NSE-specific timing edge cases:
- Pre-open vs continuous session.
- Holiday calendar (gets out of date — refresh annually).
- DST in foreign markets affecting your scheduling.
- Daylight savings (India has none, but global integrations may).
Testing strategy
Layered:
- Unit tests — each pure function. Fast, comprehensive.
- Integration tests — strategy + DB + mocked broker. Verify flows.
- Backtests — historical replay on N years of data.
- Paper / forward tests — live data, simulated execution.
- Canary deploys — run new strategy with 5% of intended capital first.
The same strategy code should run in backtest and live. Different code paths = bugs.
Risk kill switches
Pre-define and wire them up in code:
| Trigger | Action |
|---|---|
| Daily loss > 3% | Block new entries; existing positions monitored |
| Daily loss > 5% | Liquidate all positions, halt for the day |
| Unrealized loss on single position > 5% | Force exit |
| > 50 orders in 5 min | Pause; require manual override |
| Broker disconnected > 30s | Halt; alert |
| Latency > X ms on critical path | Alert; halt new entries |
| Unexpected exception count > N/min | Halt; alert |
These are not optional. They are insurance against your own bugs.
Deployment & infrastructure
Options for retail algo deployment:
| Option | Pros | Cons |
|---|---|---|
| Local desktop / laptop | Free, easy | Power/internet failures kill bot |
| Raspberry Pi (always-on) | Cheap, low power, dedicated | Limited compute |
| VPS (DigitalOcean, AWS Lightsail) | Reliable, ~$5–20/mo | Setup, monitoring |
| Cloud (AWS/GCP) | Scalable, managed | Cost can balloon |
StalkMarket runs on a Raspberry Pi 5 with Docker — perfect balance for low-frequency strategies.
For low-latency: VPS in Mumbai (close to NSE).
Logging & observability
Structured logs (JSON) make analysis easy. Pino, Winston, structlog.

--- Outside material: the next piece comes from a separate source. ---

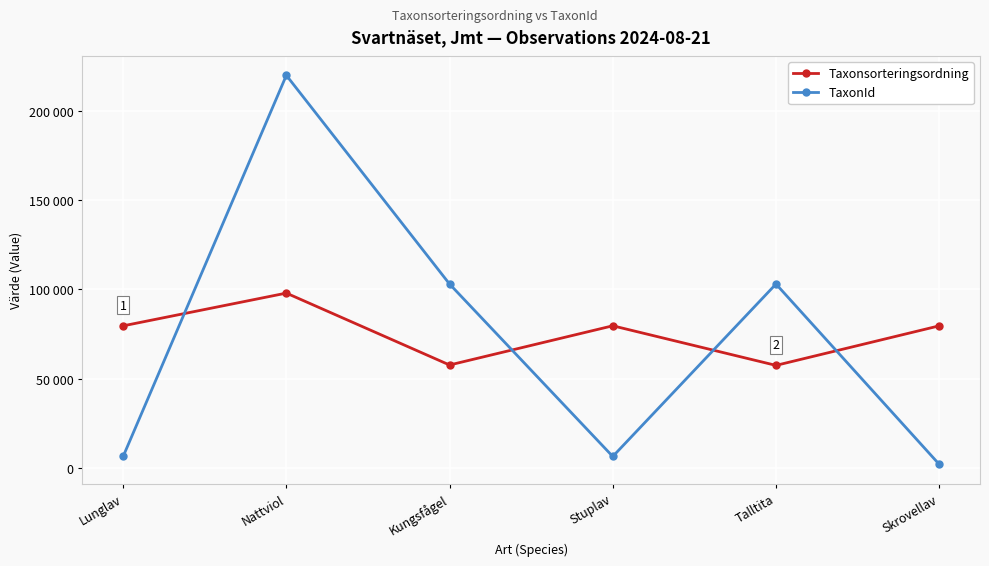

Which series changed the most between Talltita and Skrovellav?

TaxonId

Each log entry: timestamp, component, level, event, structured data.
{
"ts": "2026-05-03T10:34:21Z",
"component": "strategy",
"event": "signal_generated",
"symbol": "RELIANCE",
"action": "ENTER_LONG",
"qty": 50,
"ltp": 2456.30,
"stop": 2410.00
}
Logs go to file → ship to a log aggregator (Loki, ELK) for searching across days.
Failure modes to expect
- Broker API rate limits → throttle.
- Broker API outage → exponential backoff retry, alert.

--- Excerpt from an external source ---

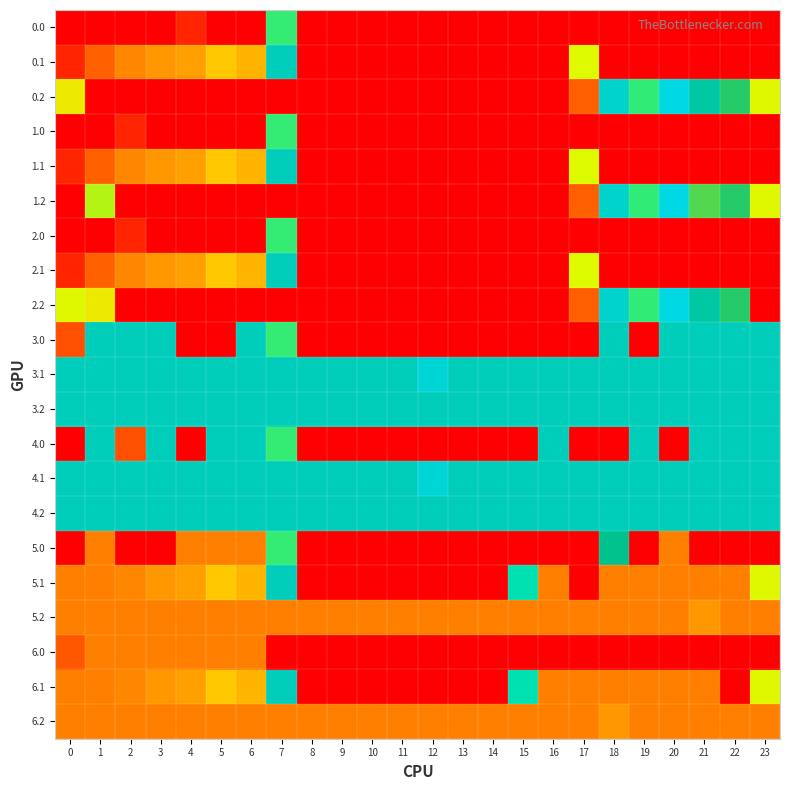

At how many categories does at least one series exceed 195?

24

- Auth token expiry → auto-refresh logic.
- Stale market data → detect and halt trades.
- Unexpected order rejections (margin, freeze qty) → log, alert, don’t retry blindly.
- Power cut → bot restarts cleanly from persistent state.
- Internet outage → broker may auto-square off MIS positions; algo should recover gracefully.
- Bug in strategy logic → kill switch activates before damage compounds.
Plan for failure. Then plan for the failure of your failure-handling code.
Auditability
Keep records for:
- Tax filing.
- SEBI compliance (you don’t need a PMS license for personal trading, but rules apply).
- Self-review and debugging.
Store everything: every signal, every order, every fill, every config change. Disk is cheap.
Common engineering mistakes
- No backtest-live parity — strategy works in backtest, fails live due to subtle data differences.
- No reconciliation — internal state diverges from broker; hidden positions accumulate.
- Silent failures — exceptions caught and ignored; bot looks fine but doesn’t trade.
- Hardcoded values — broker creds in code, not config. (Use env vars / secrets manager.)
- No version control — “what changed before yesterday’s loss?” — git everything.
- Trading off untested branches — never deploy un-reviewed code.
- No graceful shutdown — SIGTERM should close orders cleanly, not abandon them.
Reading list
- Building Algorithmic Trading Systems — Kevin Davey.
- Designing Data-Intensive Applications — Martin Kleppmann (general but invaluable).
- Site Reliability Engineering — Google (free online).
- Trading Evolved — Andreas Clenow (modern systematic implementation in Python).